Stored data entries:
________

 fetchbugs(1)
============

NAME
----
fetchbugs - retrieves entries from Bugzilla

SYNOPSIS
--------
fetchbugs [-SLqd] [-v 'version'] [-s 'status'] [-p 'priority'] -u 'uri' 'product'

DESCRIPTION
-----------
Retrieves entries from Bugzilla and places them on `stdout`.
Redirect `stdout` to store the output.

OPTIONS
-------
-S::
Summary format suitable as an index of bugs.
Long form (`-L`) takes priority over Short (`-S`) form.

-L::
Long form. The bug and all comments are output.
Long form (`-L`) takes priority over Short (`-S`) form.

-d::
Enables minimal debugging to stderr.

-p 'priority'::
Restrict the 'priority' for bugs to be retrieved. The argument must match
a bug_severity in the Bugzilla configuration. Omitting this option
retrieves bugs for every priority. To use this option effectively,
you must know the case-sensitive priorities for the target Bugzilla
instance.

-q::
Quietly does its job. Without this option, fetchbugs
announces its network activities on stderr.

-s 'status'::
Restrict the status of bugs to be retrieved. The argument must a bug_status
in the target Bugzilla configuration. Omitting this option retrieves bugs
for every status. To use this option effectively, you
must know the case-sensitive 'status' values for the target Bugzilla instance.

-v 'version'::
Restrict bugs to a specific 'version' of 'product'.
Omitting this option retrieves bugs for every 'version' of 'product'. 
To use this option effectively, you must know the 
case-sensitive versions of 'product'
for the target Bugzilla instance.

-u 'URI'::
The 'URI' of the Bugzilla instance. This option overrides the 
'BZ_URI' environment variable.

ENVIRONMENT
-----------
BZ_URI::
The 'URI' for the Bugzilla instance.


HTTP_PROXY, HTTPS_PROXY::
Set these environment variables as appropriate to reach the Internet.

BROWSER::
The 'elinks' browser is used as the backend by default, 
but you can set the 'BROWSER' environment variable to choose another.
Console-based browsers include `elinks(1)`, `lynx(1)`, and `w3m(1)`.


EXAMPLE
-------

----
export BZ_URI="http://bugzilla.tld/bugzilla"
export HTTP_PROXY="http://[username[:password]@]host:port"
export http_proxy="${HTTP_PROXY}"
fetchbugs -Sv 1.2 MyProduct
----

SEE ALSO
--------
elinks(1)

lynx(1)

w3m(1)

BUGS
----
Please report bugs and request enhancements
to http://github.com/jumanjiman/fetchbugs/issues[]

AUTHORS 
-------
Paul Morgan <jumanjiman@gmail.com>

________

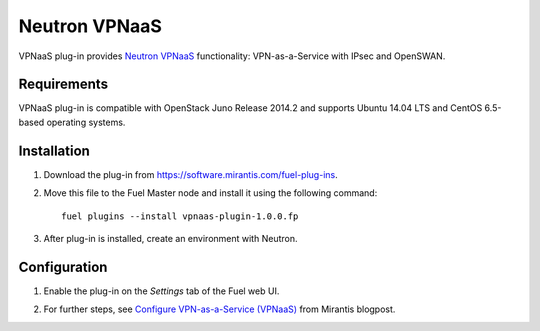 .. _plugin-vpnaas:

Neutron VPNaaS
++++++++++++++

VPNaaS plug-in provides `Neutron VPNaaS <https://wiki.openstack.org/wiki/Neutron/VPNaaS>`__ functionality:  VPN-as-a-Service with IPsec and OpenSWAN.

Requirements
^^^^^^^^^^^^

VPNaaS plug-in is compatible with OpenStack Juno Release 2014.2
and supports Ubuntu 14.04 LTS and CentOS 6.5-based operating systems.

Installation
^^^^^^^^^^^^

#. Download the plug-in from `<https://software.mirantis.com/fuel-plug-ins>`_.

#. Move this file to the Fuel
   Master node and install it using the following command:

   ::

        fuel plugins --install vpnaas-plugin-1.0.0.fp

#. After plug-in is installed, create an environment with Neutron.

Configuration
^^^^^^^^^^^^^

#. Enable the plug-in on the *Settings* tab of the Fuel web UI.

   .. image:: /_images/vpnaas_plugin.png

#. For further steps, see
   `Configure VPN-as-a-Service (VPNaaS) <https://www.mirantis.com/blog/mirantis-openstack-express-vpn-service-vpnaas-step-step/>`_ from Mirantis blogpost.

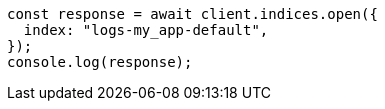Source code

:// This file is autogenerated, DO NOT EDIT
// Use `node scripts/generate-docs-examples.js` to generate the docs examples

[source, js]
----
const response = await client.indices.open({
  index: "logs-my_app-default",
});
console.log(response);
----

________

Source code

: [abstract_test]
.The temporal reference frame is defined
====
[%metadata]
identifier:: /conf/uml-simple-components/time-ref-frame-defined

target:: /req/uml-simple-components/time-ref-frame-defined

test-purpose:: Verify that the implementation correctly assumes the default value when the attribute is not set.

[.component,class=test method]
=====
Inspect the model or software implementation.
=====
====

________

→ **Directions**: Copy exactly the stretch of data above from the line with "fetchbugs(1)" through the line with "Retrieves entries from Bugzilla and", and omit all other lines.

→ **Task response**:
 fetchbugs(1)
============

NAME
----
fetchbugs - retrieves entries from Bugzilla

SYNOPSIS
--------
fetchbugs [-SLqd] [-v 'version'] [-s 'status'] [-p 'priority'] -u 'uri' 'product'

DESCRIPTION
-----------
Retrieves entries from Bugzilla and places them on `stdout`.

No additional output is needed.